Evaluations under the new system could eventually play a significant role, depending on collective bargaining, in a wide array of employment decisions, including promotion, retention, tenure determinations, termination and supplemental compensation, which is why it is essential that it be fair, educationally sound and reliable. It will not replace seniority rights.

NYSUT Vice President Maria Neira noted that the evaluation law provides a significant role for local unions to be both strong advocates and partners in strengthening instruction and evaluations.

"The law ensures that collective bargaining is a tool for bringing about collaborative solutions," Neira said. "Our commitment to creating a thoughtful, fair and comprehensive process for APPR remains steadfast, unshaken by political expediency of those who would circumvent best practice in ensuring teacher effectiveness."

Neira said NYSUT will continue its leadership role through collective bargaining at the local level and through NYSUT's Innovation Initiative, which is piloting a research-based teacher evaluation and professional development system in six school districts.

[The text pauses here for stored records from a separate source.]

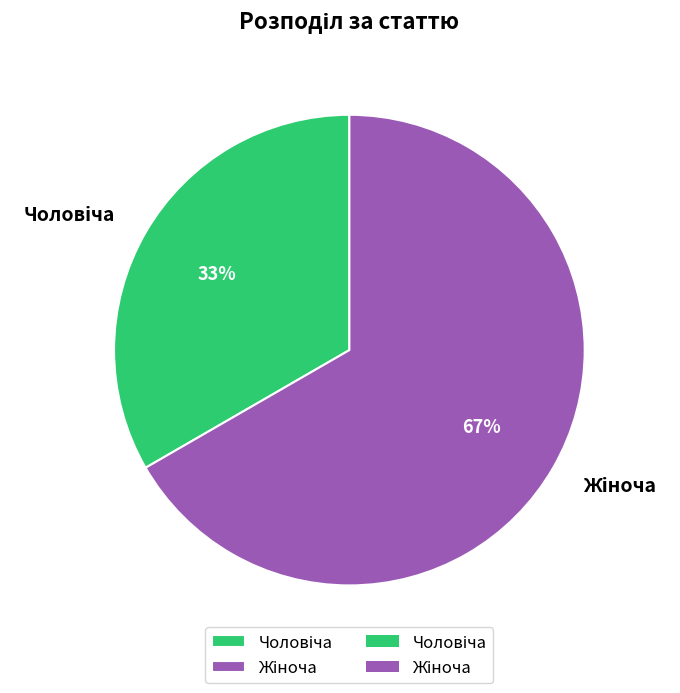

Does any single category account for the majority?

Yes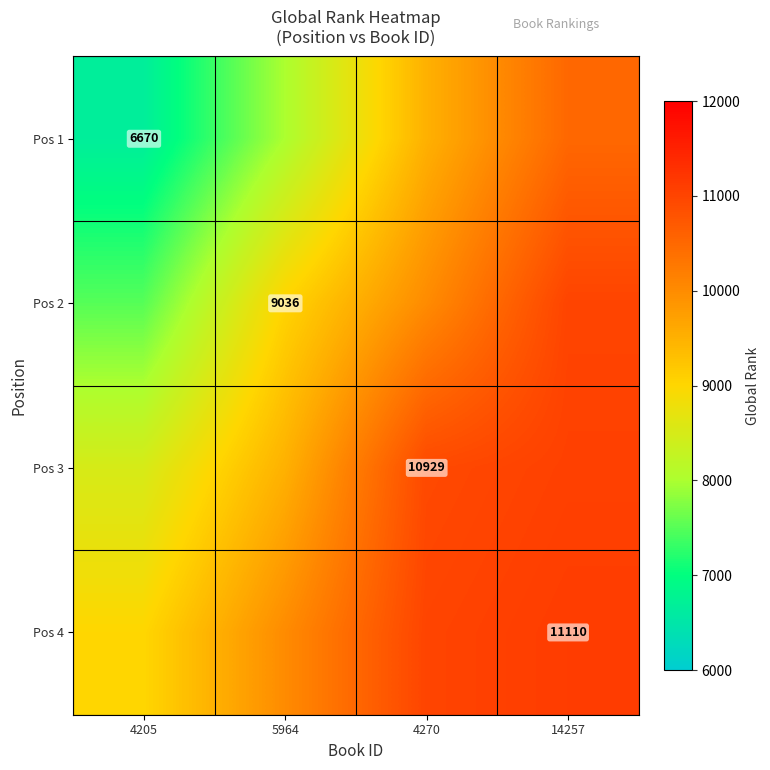

True or false: Pos 3 has a value of 14551 at 4270.

False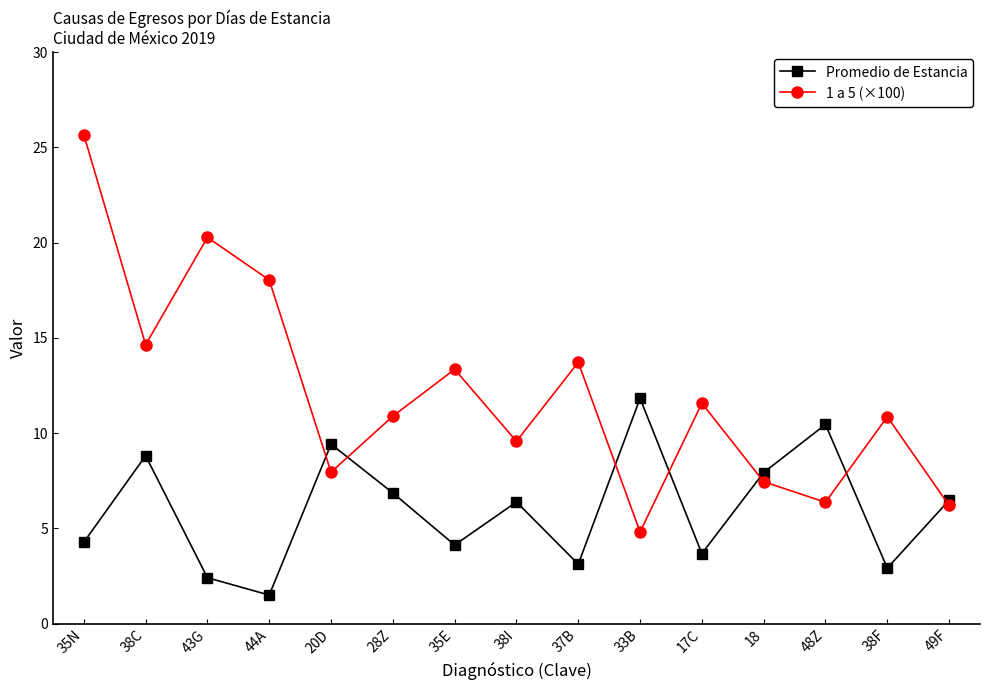

The 1 a 5 (×100) series shows 2.8 at 33B. True or false?

False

The Innovation Initiative model includes student achievement as one measure, but emphasizes numerous other measures, including intensive observation and feedback; pre- and post-observation conferences with evaluators; and self-reflective study and goal-setting as part of a comprehensive teacher support and evaluation system. The Regents' action ignored many of the findings of its own task force of educators and other stakeholders who spent months collaborating on how best to implement the new law.

The vote also came after the Regents received a letter from nationally recognized education researchers who warned about using standardized tests to evaluate individual teachers given the particular weaknesses of New York's exams.

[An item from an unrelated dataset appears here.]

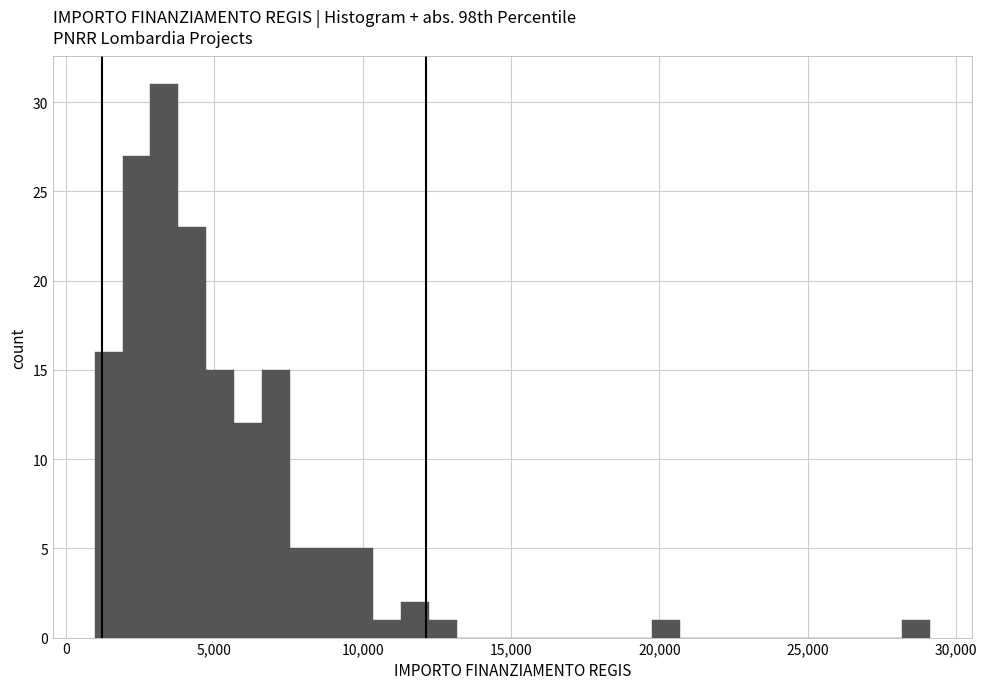

Around what value on the x-axis is the tallest bar? Give the approximate position of its centre, as read against the axis.

3500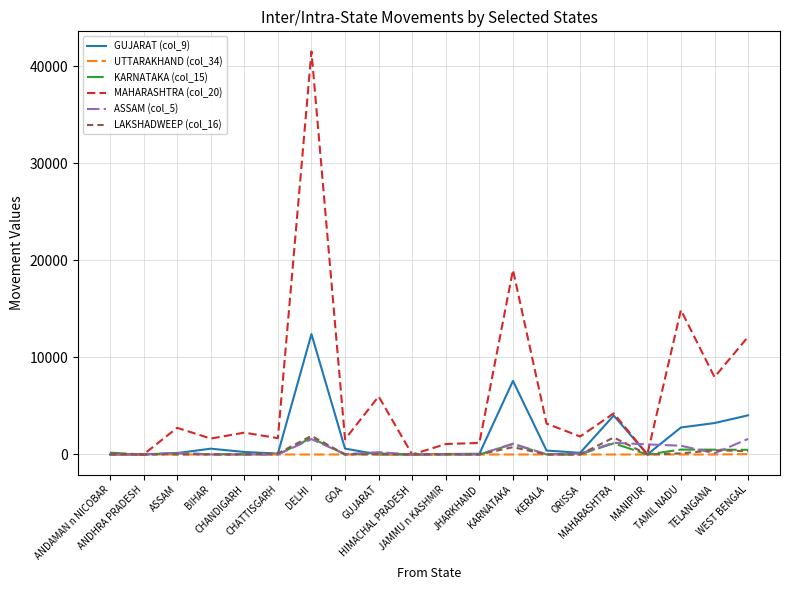

What is the greatest value displayed?

41541.9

Citing the concerns voiced by practitioners and researchers, three of the Regents stood strong and voted against the revised regulations.

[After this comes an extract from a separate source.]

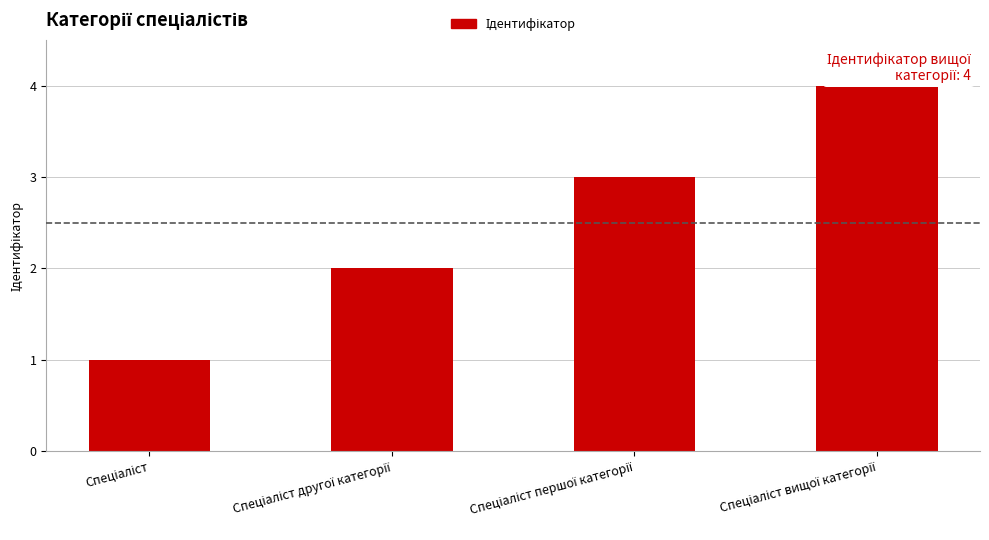

What is the greatest value displayed?

4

"I disagree with using the same test twice," said Regent Kathleen Cashin of Brooklyn, noting the state's assessments were created to measure the skills of students, not teachers. She also noted the new system would hold teachers accountable to new standards without providing commensurate training for them to improve. "How can we have an accountability system without the pervasive, deep professional development?" Cashin said. "That's what all the countries exceeding us are doing."

Regent Roger Tilles of Long Island said school districts simply do not have enough funding or resources to implement the system, which will encourage too many to take the easy way out and overuse the state standardized tests.

"Given the high-stakes nature ... this pushes everyone to do well at all costs," Tilles said. "It tempts teachers to teach to a certain type of kid; it lends itself to manipulation." He said this will further narrow the curriculum to focus only on tested subjects.

Regent Betty Rosa of the Bronx agreed that the current tests are not built to reflect growth for students at the high or low end of the spectrum. She cited an eighth-grade teacher with students functioning at a first-, second- or third-grade level.

"The truth of the matter is, even if I work miracles and bring those students from first or second grade all the way up to third- or fourth-grade level, they're going to score at level one and no growth will be shown," she said. Ironically, on the same day the Regents voted to allow the option of weighting standardized tests more heavily, they voted to postpone test development and to get rid of several Regents' exams to close an $8 million deficit in the state's assessment program.

"This setback makes the complex work of implementation more difficult. However, it does not override collective bargaining and our principles. A comprehensive evaluation system must have local flexibility, recognize that teaching is complex and cannot be summarized by a single test score, and must be transparent," Neira said. "We will not be silenced as we, the experts, lead the fight for a fair evaluation system."